Exercise prompt: Render the stretch of lines from the one containing "phylum: Chlorophyta" through the last line as a numbered list, omitting any blank lines.

=-=-=

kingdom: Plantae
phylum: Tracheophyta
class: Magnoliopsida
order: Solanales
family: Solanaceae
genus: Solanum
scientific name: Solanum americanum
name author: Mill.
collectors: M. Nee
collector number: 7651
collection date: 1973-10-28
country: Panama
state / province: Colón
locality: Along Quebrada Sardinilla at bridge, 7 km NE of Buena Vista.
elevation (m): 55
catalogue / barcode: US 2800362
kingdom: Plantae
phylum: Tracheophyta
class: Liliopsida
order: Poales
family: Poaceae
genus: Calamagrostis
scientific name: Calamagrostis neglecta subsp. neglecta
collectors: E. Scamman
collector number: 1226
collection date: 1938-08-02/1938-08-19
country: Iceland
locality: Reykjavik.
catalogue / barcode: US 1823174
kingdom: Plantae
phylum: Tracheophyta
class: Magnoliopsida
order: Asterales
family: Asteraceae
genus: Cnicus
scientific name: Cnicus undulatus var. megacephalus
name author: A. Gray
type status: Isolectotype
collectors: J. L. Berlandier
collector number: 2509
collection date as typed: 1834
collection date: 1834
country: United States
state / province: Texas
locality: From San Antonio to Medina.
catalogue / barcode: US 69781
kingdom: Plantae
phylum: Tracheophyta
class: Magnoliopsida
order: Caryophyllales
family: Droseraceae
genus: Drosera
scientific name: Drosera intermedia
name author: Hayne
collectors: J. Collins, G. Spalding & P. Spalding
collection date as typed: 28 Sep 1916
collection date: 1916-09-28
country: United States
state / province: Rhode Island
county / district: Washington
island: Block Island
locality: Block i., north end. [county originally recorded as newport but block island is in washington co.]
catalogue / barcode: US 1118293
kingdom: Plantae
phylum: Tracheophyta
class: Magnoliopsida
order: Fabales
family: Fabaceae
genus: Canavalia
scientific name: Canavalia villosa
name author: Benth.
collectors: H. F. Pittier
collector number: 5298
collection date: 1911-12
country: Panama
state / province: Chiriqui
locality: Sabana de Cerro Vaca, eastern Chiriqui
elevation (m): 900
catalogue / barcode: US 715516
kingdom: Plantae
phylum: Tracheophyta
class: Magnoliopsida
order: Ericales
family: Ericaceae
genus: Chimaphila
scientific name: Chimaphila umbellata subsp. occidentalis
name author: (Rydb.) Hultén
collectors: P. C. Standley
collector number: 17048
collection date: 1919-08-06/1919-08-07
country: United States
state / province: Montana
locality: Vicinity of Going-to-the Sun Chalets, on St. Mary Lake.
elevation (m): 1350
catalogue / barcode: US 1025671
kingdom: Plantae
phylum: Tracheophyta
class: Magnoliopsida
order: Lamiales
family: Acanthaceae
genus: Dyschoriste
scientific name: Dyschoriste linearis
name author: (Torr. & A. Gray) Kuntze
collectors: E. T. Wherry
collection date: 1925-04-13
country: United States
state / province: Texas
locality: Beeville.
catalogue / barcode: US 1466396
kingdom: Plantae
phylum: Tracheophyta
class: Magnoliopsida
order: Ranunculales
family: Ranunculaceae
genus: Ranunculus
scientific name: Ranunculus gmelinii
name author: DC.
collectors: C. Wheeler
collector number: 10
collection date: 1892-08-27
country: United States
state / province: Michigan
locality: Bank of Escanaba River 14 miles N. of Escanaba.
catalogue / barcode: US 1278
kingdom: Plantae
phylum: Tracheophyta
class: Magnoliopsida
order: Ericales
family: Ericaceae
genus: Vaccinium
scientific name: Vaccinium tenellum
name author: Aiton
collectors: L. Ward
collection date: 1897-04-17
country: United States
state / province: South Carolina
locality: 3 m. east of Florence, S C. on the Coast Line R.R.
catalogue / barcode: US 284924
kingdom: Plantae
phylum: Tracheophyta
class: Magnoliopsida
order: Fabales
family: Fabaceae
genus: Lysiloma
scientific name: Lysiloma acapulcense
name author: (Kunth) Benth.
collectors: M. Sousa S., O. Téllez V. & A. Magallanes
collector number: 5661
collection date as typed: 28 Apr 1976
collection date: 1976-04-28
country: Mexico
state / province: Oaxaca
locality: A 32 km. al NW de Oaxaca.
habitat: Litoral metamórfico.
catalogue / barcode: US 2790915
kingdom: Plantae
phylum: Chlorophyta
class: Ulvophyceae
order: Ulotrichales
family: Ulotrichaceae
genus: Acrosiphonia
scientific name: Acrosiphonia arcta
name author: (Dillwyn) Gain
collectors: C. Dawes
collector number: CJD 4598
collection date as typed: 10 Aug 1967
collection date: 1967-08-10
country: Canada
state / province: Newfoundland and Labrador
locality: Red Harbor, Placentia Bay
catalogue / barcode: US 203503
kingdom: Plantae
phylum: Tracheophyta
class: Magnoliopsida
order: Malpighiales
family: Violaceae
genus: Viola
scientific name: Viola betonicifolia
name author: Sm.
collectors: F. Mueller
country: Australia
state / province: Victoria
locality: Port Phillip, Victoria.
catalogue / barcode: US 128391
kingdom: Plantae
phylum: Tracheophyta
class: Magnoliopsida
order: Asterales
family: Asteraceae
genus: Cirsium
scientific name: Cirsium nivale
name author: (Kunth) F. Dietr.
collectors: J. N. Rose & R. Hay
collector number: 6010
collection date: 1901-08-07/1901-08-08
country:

=-=-=

Expected output:
1. phylum: Chlorophyta
2. class: Ulvophyceae
3. order: Ulotrichales
4. family: Ulotrichaceae
5. genus: Acrosiphonia
6. scientific name: Acrosiphonia arcta
7. name author: (Dillwyn) Gain
8. collectors: C. Dawes
9. collector number: CJD 4598
10. collection date as typed: 10 Aug 1967
11. collection date: 1967-08-10
12. country: Canada
13. state / province: Newfoundland and Labrador
14. locality: Red Harbor, Placentia Bay
15. catalogue / barcode: US 203503
16. kingdom: Plantae
17. phylum: Tracheophyta
18. class: Magnoliopsida
19. order: Malpighiales
20. family: Violaceae
21. genus: Viola
22. scientific name: Viola betonicifolia
23. name author: Sm.
24. collectors: F. Mueller
25. country: Australia
26. state / province: Victoria
27. locality: Port Phillip, Victoria.
28. catalogue / barcode: US 128391
29. kingdom: Plantae
30. phylum: Tracheophyta
31. class: Magnoliopsida
32. order: Asterales
33. family: Asteraceae
34. genus: Cirsium
35. scientific name: Cirsium nivale
36. name author: (Kunth) F. Dietr.
37. collectors: J. N. Rose & R. Hay
38. collector number: 6010
39. collection date: 1901-08-07/1901-08-08
40. country:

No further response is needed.